Undici anni e quattro mesi di carcere è la sentenza della Corte d'Assise d'Appello di Roma nei confronti di Cristina Scarpetti. La donna ha strangolato e ucciso sua madre Paola Scatena, nei suoi confronti i giudici in secondo grado hanno ridotto la pena e le hanno riconosciuto il vizio parziale di mente. I drammatici fatti sono avvenuti in zona Passoscuro nel Comune di Fiumicino il 9 maggio del 2024. Per i giudici Scarpetti, assistita dall'avvocato Alessandro Marcucci, non voleva uccidere sua madre, ma ha agito trovandosi abbandonata ad affrontare una situazione familiare drammatica e che non riusciva più a sostenere.
Cristina Scarpetti condannata in primo grado a 14 anni
In primo grado Cristina Scarpetti è stata condannata a quattordici anni, la pena più bassa che i giudici potevano disporre, considerando l'omicidio. In sede processuale Scarpetti ha raccontato di come la sua vita sia completamente cambiata con la malattia di sua madre, a cominciare da gennaio del 2024, ed era costretta a trascorrere con lei anche 16-18 ore al giorno.

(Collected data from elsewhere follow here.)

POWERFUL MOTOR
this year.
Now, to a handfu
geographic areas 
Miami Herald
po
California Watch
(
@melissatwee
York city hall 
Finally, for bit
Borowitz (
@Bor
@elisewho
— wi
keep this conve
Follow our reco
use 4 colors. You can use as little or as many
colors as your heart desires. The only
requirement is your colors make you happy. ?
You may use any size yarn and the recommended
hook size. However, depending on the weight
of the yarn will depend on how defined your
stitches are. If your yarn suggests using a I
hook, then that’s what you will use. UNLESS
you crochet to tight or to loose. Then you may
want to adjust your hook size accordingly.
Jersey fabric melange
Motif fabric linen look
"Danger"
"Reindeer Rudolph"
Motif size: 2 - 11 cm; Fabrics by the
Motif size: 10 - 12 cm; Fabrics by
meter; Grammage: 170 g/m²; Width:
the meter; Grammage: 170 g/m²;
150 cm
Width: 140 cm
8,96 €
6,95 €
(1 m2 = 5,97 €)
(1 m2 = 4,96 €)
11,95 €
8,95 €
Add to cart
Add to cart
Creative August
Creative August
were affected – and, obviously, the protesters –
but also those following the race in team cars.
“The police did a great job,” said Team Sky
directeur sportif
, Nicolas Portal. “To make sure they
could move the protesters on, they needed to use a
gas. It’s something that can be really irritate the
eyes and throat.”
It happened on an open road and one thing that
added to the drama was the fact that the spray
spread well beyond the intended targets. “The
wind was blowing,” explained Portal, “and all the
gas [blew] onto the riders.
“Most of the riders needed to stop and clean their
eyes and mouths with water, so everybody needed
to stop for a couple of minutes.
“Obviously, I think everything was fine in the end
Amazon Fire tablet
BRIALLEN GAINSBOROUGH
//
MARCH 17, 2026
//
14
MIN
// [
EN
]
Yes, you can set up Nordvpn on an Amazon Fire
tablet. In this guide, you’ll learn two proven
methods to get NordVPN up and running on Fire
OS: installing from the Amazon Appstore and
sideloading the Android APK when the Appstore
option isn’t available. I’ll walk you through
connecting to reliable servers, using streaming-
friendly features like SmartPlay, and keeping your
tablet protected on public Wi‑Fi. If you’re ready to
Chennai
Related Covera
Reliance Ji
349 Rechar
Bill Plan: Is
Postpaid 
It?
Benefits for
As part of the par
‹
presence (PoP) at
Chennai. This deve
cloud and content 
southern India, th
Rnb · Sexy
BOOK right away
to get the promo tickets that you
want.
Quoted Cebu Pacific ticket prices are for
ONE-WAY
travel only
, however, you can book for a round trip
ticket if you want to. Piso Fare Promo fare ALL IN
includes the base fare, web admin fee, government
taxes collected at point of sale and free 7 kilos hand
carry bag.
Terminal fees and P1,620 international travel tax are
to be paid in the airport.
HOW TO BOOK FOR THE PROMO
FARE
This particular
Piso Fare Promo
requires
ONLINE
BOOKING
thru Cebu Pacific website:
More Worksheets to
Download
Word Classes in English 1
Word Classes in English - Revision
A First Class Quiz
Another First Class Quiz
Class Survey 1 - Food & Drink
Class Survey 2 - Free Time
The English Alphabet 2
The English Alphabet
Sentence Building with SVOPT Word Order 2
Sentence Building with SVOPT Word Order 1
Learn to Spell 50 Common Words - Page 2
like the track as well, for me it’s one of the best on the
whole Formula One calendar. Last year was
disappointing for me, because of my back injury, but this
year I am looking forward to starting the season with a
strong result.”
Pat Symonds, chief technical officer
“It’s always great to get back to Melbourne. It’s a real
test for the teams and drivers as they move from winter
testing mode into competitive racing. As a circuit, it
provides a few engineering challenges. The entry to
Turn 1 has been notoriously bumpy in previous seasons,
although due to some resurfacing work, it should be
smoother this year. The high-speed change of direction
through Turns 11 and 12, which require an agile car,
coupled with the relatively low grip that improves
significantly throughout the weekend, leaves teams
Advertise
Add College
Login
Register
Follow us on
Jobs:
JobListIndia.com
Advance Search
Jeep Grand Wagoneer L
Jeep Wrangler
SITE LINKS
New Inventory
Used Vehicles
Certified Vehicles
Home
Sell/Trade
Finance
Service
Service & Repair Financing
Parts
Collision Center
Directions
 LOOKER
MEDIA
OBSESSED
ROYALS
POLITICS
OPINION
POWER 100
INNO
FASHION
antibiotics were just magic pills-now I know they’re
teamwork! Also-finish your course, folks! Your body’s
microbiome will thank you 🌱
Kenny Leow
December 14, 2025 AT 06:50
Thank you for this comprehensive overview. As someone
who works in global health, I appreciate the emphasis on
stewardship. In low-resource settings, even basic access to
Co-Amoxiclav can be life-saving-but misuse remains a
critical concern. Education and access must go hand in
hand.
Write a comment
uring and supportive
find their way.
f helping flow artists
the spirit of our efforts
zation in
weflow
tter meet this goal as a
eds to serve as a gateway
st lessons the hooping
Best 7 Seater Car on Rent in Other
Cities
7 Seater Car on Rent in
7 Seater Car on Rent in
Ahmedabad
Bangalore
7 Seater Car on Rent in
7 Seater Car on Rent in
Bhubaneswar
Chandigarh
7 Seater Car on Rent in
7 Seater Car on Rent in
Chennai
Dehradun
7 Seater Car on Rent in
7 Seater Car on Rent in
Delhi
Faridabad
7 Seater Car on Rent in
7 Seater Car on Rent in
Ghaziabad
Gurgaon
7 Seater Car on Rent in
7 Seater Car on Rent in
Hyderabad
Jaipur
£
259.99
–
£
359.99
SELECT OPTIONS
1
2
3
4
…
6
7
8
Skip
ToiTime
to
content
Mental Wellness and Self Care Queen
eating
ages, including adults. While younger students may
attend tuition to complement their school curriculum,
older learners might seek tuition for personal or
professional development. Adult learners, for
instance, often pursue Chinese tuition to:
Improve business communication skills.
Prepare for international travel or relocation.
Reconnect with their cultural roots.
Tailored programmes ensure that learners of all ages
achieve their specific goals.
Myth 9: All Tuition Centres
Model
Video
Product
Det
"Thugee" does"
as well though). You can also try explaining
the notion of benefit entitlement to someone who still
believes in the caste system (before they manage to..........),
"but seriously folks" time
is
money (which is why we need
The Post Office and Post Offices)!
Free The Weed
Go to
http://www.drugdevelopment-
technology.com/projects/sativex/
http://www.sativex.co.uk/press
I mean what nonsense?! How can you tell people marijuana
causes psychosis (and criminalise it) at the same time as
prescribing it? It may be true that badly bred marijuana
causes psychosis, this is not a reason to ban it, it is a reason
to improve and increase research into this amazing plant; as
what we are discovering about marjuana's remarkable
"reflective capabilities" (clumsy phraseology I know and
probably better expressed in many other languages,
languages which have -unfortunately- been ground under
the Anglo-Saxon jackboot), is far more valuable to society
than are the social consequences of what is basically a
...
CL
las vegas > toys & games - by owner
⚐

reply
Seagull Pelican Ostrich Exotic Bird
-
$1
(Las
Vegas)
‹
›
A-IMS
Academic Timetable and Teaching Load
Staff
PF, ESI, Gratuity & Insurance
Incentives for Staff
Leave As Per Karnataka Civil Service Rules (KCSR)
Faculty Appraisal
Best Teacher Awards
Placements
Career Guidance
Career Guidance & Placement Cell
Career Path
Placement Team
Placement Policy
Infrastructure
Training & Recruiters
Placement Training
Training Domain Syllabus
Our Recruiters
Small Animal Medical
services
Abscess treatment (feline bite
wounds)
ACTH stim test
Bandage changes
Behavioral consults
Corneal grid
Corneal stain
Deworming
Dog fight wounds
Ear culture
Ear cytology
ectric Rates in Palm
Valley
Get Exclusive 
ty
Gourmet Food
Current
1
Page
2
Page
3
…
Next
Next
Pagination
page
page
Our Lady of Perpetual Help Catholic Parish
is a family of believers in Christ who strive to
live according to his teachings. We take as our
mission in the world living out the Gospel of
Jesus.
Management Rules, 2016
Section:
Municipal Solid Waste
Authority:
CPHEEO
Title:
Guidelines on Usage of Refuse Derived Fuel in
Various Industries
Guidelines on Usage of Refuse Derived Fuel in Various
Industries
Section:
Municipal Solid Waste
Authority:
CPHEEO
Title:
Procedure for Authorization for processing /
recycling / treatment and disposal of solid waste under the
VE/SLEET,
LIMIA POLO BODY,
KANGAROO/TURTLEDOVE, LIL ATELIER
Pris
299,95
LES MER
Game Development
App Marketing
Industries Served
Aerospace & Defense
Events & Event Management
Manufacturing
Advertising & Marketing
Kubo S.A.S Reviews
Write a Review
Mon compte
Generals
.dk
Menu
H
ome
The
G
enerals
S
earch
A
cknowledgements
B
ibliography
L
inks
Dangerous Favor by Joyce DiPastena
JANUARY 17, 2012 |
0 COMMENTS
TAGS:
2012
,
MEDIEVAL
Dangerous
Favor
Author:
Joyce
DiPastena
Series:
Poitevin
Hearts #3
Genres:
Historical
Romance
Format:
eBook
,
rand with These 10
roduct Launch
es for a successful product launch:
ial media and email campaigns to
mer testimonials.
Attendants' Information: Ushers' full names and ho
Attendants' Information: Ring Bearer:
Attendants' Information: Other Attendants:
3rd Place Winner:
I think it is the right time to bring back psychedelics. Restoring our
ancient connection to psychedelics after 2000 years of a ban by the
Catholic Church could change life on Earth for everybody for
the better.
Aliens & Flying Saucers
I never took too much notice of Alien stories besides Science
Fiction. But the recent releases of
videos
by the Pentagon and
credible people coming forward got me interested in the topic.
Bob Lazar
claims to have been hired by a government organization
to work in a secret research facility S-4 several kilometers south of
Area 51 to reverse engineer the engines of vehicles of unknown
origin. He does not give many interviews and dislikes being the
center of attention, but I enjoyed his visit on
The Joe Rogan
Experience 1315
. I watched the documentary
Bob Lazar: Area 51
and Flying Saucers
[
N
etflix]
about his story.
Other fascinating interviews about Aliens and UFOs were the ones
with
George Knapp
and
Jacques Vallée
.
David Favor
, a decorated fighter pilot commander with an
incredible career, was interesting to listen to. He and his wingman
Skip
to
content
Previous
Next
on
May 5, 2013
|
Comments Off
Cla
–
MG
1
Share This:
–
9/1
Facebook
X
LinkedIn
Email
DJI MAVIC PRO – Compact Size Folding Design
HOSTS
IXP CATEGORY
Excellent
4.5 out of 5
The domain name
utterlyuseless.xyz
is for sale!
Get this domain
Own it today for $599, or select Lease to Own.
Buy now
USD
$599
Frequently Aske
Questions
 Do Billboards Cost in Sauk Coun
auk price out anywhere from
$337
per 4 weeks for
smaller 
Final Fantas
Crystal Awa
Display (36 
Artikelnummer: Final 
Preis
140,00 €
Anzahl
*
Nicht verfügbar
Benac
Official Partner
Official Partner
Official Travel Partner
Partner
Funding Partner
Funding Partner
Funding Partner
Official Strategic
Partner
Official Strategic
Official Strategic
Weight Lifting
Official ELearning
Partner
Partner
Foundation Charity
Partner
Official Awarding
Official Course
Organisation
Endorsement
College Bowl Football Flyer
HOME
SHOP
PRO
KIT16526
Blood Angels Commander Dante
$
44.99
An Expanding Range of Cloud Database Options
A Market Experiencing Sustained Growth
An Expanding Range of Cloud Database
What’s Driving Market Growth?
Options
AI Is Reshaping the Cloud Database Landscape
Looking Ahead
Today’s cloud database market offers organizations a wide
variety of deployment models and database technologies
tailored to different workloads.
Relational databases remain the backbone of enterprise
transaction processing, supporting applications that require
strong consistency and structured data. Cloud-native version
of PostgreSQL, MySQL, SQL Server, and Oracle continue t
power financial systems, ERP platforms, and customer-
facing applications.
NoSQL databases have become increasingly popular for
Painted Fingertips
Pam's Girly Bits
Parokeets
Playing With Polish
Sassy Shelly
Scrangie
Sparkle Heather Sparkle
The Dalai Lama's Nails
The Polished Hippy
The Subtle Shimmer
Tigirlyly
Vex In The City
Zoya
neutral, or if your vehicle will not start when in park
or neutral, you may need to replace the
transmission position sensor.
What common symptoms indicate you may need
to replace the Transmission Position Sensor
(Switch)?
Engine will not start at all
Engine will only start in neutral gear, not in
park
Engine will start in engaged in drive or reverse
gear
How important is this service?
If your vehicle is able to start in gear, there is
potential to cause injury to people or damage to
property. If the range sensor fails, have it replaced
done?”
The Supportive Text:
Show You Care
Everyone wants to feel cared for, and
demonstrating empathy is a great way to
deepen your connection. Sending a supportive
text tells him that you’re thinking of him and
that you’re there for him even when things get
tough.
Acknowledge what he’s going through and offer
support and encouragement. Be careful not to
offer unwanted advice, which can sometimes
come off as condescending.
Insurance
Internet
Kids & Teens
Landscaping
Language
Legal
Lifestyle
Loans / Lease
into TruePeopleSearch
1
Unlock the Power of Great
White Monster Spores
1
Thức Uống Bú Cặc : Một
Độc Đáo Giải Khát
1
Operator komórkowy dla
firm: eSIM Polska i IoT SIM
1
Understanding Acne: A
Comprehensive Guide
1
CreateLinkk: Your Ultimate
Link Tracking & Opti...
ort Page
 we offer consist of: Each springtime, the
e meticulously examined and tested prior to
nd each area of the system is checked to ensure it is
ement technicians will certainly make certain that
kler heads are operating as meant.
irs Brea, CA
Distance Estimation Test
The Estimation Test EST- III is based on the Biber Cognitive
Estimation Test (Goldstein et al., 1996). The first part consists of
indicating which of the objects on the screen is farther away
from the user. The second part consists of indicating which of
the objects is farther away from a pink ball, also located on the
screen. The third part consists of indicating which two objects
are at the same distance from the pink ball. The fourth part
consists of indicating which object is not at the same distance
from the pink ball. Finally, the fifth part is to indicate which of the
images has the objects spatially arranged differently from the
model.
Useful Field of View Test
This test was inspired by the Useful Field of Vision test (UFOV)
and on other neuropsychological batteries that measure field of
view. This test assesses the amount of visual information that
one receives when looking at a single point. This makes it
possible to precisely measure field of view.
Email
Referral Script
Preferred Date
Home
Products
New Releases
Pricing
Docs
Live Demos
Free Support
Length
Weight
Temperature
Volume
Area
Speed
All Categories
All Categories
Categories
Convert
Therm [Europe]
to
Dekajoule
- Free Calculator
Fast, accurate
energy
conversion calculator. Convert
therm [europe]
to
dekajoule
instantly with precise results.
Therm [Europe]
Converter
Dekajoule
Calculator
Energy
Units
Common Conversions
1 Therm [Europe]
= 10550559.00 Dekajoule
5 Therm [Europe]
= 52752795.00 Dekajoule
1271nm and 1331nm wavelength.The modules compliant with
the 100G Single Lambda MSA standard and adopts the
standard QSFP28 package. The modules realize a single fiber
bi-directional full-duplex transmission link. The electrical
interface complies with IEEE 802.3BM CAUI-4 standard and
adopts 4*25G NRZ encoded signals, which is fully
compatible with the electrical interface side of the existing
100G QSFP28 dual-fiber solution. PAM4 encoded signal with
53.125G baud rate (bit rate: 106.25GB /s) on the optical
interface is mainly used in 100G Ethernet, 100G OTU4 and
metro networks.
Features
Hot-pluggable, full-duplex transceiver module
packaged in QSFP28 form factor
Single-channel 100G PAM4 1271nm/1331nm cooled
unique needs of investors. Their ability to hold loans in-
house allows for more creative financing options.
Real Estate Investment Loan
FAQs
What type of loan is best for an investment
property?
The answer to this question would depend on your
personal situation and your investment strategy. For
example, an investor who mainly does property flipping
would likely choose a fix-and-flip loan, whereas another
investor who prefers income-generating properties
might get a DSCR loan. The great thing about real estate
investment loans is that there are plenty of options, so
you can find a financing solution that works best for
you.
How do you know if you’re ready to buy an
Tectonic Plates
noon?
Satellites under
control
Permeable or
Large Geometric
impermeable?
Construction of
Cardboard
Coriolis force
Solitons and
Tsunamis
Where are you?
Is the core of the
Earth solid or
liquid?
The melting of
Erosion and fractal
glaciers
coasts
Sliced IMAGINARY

Demenza frontotemporale, che ha reso la gestione della quotidianità veramente complicata: non aveva aiuti, doveva badare a sua madre e alla bambina, gestire la casa, andare al lavoro, fare tutto da sola e spesso con poche ore di sonno. Una situazione famigliare particolarmente pesante, che l'ha portata a vivere dei mesi di forte stress. Le condizioni dell'anziana sono peggiorate progressivamente nell'arco di pochi mesi, tanto da rendere la donna irroconoscibile e a volte aggressiva, come raccontato in aula da sua figlia.
Scarpetti ha spiegato di non aver trovato alcun aiuto intorno a lei: al pronto soccorso le dicevano che "non poteva parcheggiarla lì" e non ha ricevuto alcun sostegno da parte delle istituzioni, pur trovandosi in una situazione di grave difficoltà. Scarpetti ha anche confessato di aver tentato il suicidio, poi ha strangolato sua madre e ha chiamato le forze dell'ordine.